Bryan, why are you reading children’s books?
Well to my surprise this wasn’t technically a children’s book (although I have been working through the Roald Dahl collection with my oldest daughter). This is, in fact, Part 1 of Roald Dahl’s autobiography. Which, in my opinion, was really good. And it’s why I’m sharing it here.
Growing up I was always a fan of Dahl. Especially ‘James and the Giant Peach’ which I read at least a few times. So it was nice to pick up his autobiography and learn more about his life.
To start, as a kid he gets into a ton of shenanigans.
Dahl and his friends prank the owner of a local candy shop by putting a dead mouse (as seen on the cover) into a jar of candy. An interesting section to read because while it was funny, I had to remember that my daughter was reading along with me. I made a point to ask her what she thought about this part of the story (she thought it was funny) and wether or not she would do the same in real life (she wouldn’t), and why it wouldn’t be nice to do this to someone.

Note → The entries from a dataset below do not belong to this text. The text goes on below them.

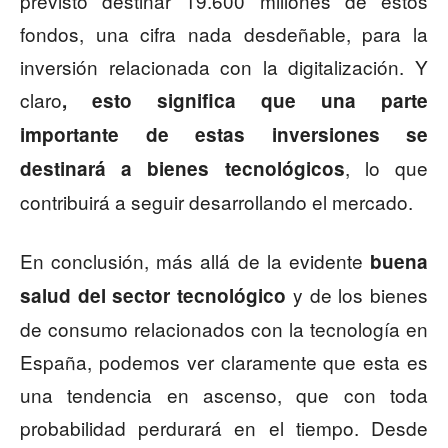
previsto destinar 19.600 millones de estos
fondos, una cifra nada desdeñable, para la
inversión relacionada con la digitalización. Y
claro
, esto significa que una parte
importante de estas inversiones se
, lo que
destinará a bienes tecnológicos
contribuirá a seguir desarrollando el mercado.
En conclusión, más allá de la evidente
buena
y de los bienes
salud del sector tecnológico
de consumo relacionados con la tecnología en
España, podemos ver claramente que esta es
una tendencia en ascenso, que con toda
probabilidad perdurará en el tiempo. Desde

In general, I’ve found it difficult to manage these types of inputs with my kids. It’s surprisingly a reoccurring theme in children’s books. Humour at the expense of others that shouldn’t be replicated in real life.
The book also provided a good view of what public schools in England looked like in the 1920s/30s. Let’s just say that corporal punishment was a recurring theme and my daughter is happy that they don’t do this in her school.
Alas I don’t want to focus on every story that is shared in the book. If you want that I suggest you pick up a copy and read it. What I did enjoy the most was this quote near to end:
The life of a writer is absolute hell compared with the life of a businessman. The writer has to force himself to work. He has to make his own hours and if he doesn’t go to his desk at all there is nobody to scold him. If he is a writer of fiction he lives in a world of fear. Each new days demands new ideas and he can never be sure whether he is going to come up with them or not.Roald Dahl in Boy
You might know that I’m a fan of Steven Pressfield’s book ‘The War of Art’. This quote above really resonates with the same idea presented by Pressfield. As writer, or anyone in a creative profession (artist, entrepreneur, etc) the hardest thing to do is to sit down, consistently, and work. And yes, you live in this constant world of fear and pressure. You have to get used of showing up, doing your work and having nothing to show for it.
Somedays you can give it your all and feel like you’ve done nothing. Other days the work will just flow out of you without any effort. It’s showing up every day that counts.